WWD: How would you describe your fashion off the court?
Rafael Nadal: I’m a classic guy. I like to wear jeans, polo shirt, normally. To go out, it depends on the situation, or if I am in the winter or I am in the summer, no? If I am in the winter I like to wear jeans, shirt and jacket. If I am in summer, I like jeans and T-shirt or jeans and polo. Classic.
WWD: So how does that translate to the court?
R.N.: [On the] court, I am not that classic. Court is a little bit different. I like the bright colors. I like the powerful colors on court.
WWD: Do you ever go sleeveless off-court?
R.N.: Sleeveless? [Laughing] No. That’s only on court…and to go to the beach sometimes.
WWD: Is there anything about this tournament in particular that you feel like you have to take your style in a different direction, whether it’s because you’re playing at night or in New York?
R.N.: I don’t like to play in dark colors [usually]. You can see through the whole year, I don’t play in brown or dark blue, black or gray but here in New York, the night session is special. A lot of times, I like to wear dark colors in the night: I like the all black, the all gray.

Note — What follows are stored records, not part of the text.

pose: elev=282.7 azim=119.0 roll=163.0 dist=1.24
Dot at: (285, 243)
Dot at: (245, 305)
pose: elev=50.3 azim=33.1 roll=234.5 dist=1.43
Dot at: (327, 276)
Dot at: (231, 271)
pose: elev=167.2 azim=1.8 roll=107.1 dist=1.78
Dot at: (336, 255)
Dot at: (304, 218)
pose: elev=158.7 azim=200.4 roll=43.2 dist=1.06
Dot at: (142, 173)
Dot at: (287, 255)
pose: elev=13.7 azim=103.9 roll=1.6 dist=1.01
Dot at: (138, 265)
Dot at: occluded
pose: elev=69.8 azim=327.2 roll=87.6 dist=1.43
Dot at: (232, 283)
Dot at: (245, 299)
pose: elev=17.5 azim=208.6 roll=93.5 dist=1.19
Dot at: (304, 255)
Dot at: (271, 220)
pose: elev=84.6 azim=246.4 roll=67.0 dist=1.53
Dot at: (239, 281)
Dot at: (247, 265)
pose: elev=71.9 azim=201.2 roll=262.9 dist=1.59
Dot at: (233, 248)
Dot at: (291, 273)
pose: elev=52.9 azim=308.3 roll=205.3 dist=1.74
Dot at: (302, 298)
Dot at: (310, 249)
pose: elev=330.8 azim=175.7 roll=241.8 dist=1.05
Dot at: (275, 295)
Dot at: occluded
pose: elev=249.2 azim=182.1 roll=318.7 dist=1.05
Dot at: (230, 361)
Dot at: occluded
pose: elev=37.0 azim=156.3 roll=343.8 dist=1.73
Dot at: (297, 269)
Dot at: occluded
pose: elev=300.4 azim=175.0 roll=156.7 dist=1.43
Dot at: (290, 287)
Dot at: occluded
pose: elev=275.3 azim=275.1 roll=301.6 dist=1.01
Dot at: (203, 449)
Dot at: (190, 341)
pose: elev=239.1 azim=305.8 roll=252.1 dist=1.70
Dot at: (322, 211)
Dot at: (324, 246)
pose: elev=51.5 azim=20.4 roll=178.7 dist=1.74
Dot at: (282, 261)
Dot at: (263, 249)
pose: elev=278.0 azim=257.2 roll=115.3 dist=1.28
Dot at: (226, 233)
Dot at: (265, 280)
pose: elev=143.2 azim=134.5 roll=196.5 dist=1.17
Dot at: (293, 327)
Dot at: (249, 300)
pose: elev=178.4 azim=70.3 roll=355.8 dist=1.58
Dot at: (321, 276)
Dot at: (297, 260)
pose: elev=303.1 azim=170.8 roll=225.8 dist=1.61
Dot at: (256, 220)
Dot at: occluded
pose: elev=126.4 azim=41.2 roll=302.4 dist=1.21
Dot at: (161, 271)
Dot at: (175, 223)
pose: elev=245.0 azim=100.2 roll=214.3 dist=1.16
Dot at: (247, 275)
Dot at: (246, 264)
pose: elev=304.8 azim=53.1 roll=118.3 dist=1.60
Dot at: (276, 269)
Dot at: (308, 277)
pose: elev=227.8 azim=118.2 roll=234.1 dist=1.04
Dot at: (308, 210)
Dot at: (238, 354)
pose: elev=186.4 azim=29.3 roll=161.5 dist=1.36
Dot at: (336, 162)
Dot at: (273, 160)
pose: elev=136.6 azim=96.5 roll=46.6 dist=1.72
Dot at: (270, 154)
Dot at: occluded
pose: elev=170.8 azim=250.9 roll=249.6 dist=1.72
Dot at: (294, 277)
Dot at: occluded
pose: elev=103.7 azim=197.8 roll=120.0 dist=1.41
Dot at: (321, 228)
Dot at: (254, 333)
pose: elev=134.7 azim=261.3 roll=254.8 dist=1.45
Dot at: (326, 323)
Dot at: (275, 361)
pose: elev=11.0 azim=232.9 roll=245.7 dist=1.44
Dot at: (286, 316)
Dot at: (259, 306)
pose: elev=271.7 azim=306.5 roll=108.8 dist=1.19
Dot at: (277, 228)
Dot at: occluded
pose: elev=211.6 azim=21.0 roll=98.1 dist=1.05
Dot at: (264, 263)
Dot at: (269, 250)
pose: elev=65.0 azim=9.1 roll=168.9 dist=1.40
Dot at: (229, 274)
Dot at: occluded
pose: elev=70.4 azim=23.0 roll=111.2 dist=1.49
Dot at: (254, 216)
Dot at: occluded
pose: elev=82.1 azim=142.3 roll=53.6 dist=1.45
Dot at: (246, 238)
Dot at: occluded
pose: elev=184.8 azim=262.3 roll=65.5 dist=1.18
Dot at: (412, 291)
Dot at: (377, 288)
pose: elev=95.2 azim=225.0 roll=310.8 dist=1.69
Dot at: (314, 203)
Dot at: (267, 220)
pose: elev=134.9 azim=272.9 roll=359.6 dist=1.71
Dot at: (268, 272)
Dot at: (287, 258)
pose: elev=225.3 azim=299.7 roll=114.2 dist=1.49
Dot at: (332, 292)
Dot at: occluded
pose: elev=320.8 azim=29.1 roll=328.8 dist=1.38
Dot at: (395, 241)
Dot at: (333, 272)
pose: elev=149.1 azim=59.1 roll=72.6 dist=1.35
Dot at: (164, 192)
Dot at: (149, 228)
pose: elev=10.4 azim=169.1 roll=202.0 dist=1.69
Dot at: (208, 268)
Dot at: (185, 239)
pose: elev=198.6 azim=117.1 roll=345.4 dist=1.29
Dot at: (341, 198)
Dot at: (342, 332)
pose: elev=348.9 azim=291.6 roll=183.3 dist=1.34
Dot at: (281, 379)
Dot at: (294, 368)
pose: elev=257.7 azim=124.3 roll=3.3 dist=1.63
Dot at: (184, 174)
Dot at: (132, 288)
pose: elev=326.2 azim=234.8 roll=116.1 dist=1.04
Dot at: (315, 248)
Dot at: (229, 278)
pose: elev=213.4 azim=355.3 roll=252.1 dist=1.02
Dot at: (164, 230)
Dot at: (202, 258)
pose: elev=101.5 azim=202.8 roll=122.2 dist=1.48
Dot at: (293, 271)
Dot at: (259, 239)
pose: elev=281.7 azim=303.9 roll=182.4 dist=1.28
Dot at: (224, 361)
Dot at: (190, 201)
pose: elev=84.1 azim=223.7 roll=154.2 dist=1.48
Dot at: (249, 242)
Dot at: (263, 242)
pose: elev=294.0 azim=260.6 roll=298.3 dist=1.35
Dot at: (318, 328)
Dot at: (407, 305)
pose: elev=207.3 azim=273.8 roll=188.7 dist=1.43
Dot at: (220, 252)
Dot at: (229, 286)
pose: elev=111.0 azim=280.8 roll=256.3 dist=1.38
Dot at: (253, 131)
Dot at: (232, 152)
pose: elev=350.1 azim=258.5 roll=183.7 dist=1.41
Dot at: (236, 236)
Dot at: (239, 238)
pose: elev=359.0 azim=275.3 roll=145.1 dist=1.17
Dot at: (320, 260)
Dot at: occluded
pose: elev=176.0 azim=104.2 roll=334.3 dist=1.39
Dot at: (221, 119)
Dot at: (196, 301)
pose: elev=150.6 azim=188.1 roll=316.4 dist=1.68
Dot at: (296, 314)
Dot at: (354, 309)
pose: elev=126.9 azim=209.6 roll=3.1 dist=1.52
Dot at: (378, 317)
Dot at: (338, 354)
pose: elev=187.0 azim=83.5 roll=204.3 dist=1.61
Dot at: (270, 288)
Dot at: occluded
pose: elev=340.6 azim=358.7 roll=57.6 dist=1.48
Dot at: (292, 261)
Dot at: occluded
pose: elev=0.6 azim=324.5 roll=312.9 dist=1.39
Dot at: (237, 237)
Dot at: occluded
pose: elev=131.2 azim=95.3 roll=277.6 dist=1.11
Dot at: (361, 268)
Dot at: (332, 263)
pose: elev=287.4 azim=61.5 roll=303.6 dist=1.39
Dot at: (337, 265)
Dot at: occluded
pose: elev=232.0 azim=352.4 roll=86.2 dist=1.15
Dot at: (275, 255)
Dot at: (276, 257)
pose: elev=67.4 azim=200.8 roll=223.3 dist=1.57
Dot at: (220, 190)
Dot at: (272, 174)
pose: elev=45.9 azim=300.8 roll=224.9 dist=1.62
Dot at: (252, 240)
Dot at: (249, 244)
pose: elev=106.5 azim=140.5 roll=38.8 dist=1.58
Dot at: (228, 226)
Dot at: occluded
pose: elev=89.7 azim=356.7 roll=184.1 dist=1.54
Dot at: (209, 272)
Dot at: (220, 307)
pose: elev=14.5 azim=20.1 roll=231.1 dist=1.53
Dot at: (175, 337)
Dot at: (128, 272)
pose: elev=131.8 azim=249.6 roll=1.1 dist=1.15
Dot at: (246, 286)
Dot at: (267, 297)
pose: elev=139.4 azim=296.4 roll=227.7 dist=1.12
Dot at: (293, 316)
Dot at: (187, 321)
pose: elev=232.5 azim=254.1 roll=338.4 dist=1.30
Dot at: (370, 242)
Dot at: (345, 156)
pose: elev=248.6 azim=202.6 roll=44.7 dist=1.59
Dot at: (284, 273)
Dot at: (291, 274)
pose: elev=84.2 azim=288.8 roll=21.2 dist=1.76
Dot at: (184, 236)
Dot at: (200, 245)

WWD: Do you notice when you put all black on, does it give you a different vibe?
R.N.: It’s powerful. During the night session, you feel power. All the lights. The court is the biggest on the tour. The atmosphere here is one of the special ones. The crowd is very loud.
WWD: Is it just that the noise level is different, or is there something else about the crowd in New York?
R.N.: The noise. The noise is different. Here, it’s a little bit like show. In Europe, the two grand slams are more traditional, but here the fans are very emotional and it’s very special.
WWD: Speaking of New York and this tournament, you have to feel good coming in. You’re playing remarkably well on hard courts lately.
R.N.: You never know what’s going on. But it’s true that I am having a great season, much better than I ever dreamed seven months ago. I am happy the way I played this summer on the hard court. In Montreal and Cincinnati, I played at a very high level, and I hope to have the chance to keep playing well here.
WWD: Any secrets as to why you’re playing so much better on the hard courts this year?
R.N.: I think I am playing well. You know, the stop last year gave me an extra power mentality and I am little fresher mentally than ever to compete in the right moments. But I think I am working the right way, and I really feel that I am playing well.
WWD: It’s exciting, looking at the draw, there’s a chance you might see Roger Federer in the quarters. Have you thought about that at all yet?
R.N.: The quarters are four matches away. Four matches in a grand slam, and a tough tournament like this one, are very difficult. It’s very difficult for me to think quarterfinals before playing the first round. We’ll see. It would be great if that happens. But it will be a lot of work for both of us.